The behaviour we saw was a constant scanning of all the metadata of all the files on the filesystem - not just things that were changing. It seemed that instead of being notified about changes it was relying on comparing to its cache by polling. There were huge folders with years of photos in that hadn't been touched in months being scanned again and again all day.
To be honest, my business partner contacted BB about it and they didn't seem as concerned as we were. It was at that point that for the first time in a couple of years I found myself with the desire to investigate backup services again. It's a shame because BB has been good when I've needed them. A drive died recently with a lot of important data on it (years of photos and music) and they had a replacement to me in a matter of days.
I'm still running their backups at the moment but I also started Arq running last night. It seems to fit my use-case perfectly.
Edit: I just ran it a again to check. The bzfilelist process does an lstat on every file in the system one by one.
> Edit: I just ran it a again to check. The bzfilelist process does an lstat on every file in the system one by one.

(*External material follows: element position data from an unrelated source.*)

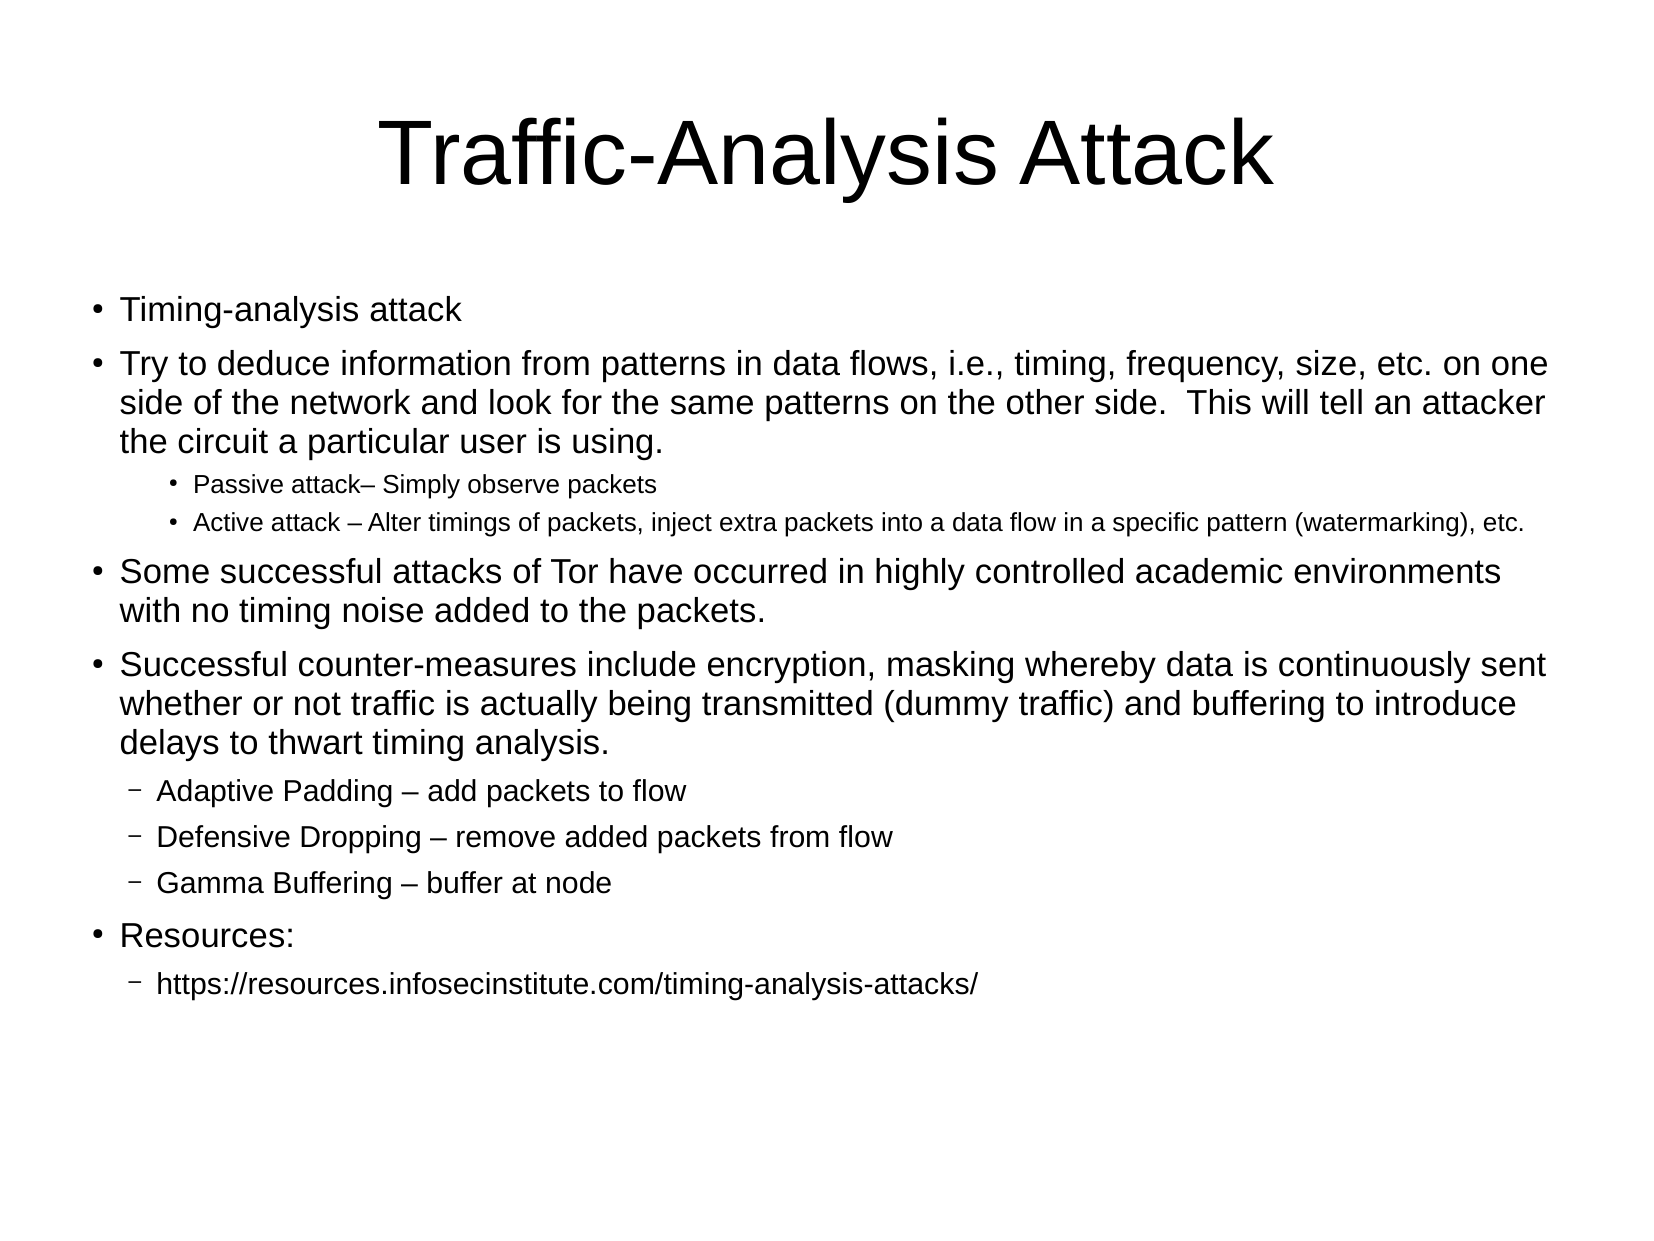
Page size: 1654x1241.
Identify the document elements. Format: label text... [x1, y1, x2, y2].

title Traffic-Analysis Attack [82, 49, 1571, 257]
list Timing-analysis attack Try to deduce information from patterns in data flows, i.e., timing, frequency, size, etc. on one side of the network and look for the same patterns on the other side. This will tell an attacker the circuit a particular user is using. Passive attack– Simply observe packets Active attack – Alter timings of packets, inject extra packets into a data flow in a specific pattern (watermarking), etc. Some successful attacks of Tor have occurred in highly controlled academic environments with no timing noise added to the packets. Successful counter-measures include encryption, masking whereby data is continuously sent whether or not traffic is actually being transmitted (dummy traffic) and buffering to introduce delays to thwart timing analysis. Adaptive Padding – add packets to flow Defensive Dropping – remove added packets from flow Gamma Buffering – buffer at node Resources: https://resources.infosecinstitute.com/timing-analysis-attacks/ [82, 290, 1571, 1010]
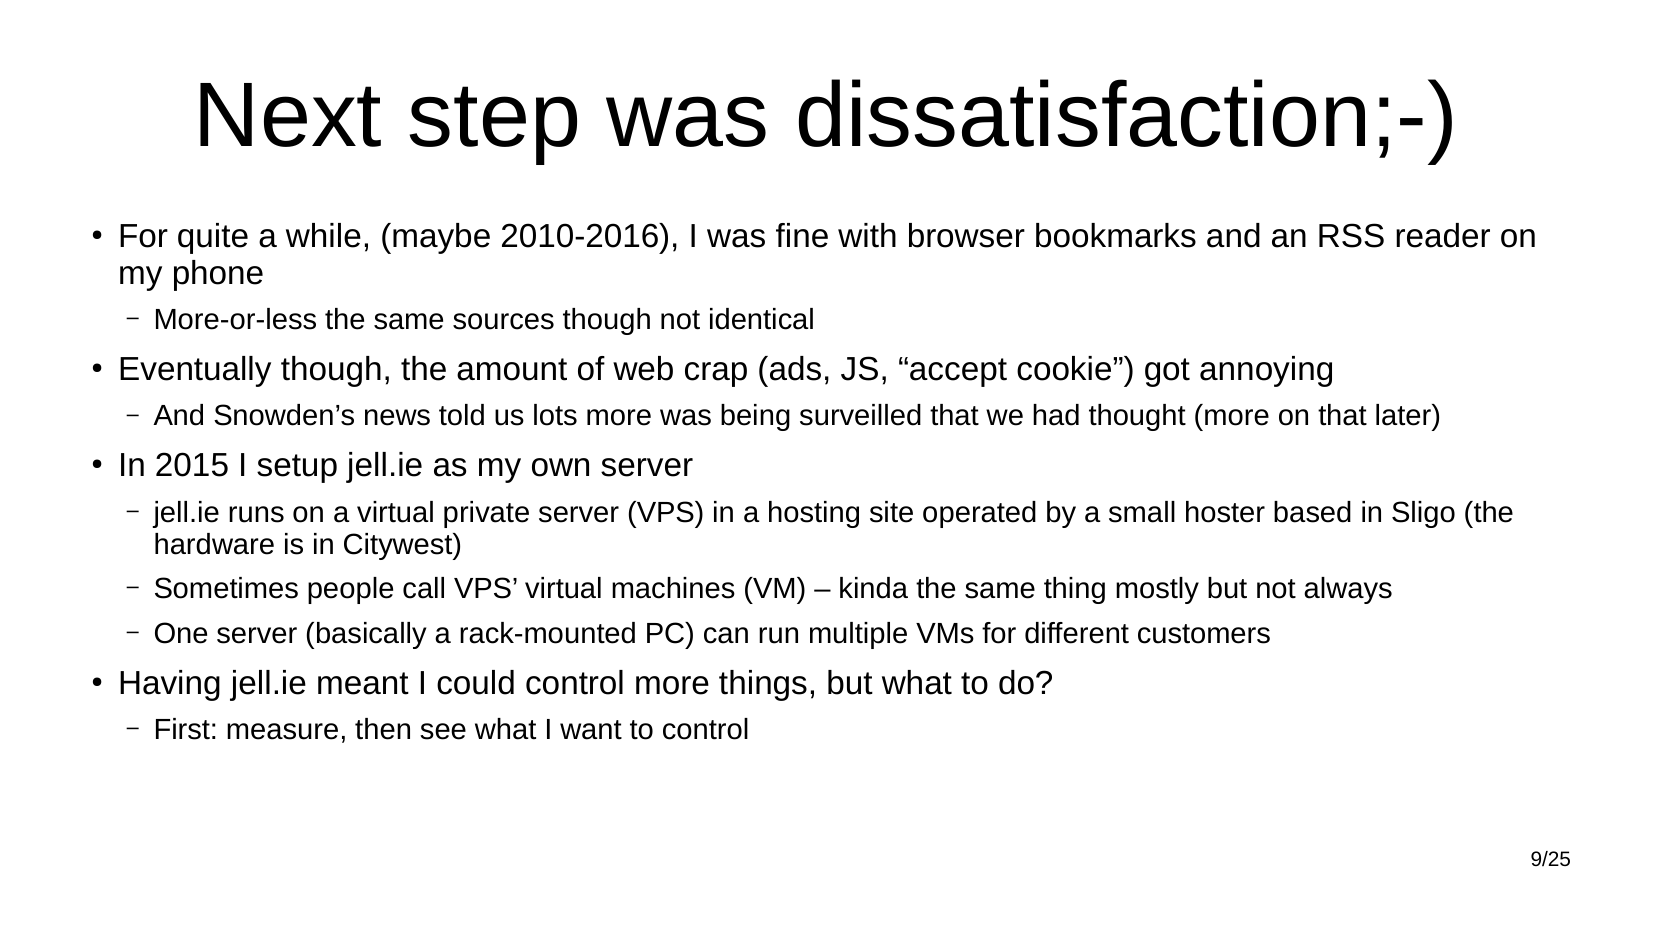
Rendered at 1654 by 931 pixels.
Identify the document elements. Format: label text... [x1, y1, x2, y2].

title Next step was dissatisfaction;-) [82, 37, 1571, 193]
list For quite a while, (maybe 2010-2016), I was fine with browser bookmarks and an RSS reader on my phone More-or-less the same sources though not identical Eventually though, the amount of web crap (ads, JS, “accept cookie”) got annoying And Snowden’s news told us lots more was being surveilled that we had thought (more on that later) In 2015 I setup jell.ie as my own server jell.ie runs on a virtual private server (VPS) in a hosting site operated by a small hoster based in Sligo (the hardware is in Citywest) Sometimes people call VPS’ virtual machines (VM) – kinda the same thing mostly but not always One server (basically a rack-mounted PC) can run multiple VMs for different customers Having jell.ie meant I could control more things, but what to do? First: measure, then see what I want to control [82, 217, 1571, 758]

Wow, so it doesn't even listen for fsevents? What a terrible design, I understand running a full scan every now and then to ensure you haven't missed anything while the filesystem has been offline (in case it's mounted on another machine), but holy crap.
That's really disturbing, does it misbehave and interact with /dev/fsevents directly instead of using the public fsevents api? If so somebody needs to get flogged over that choice.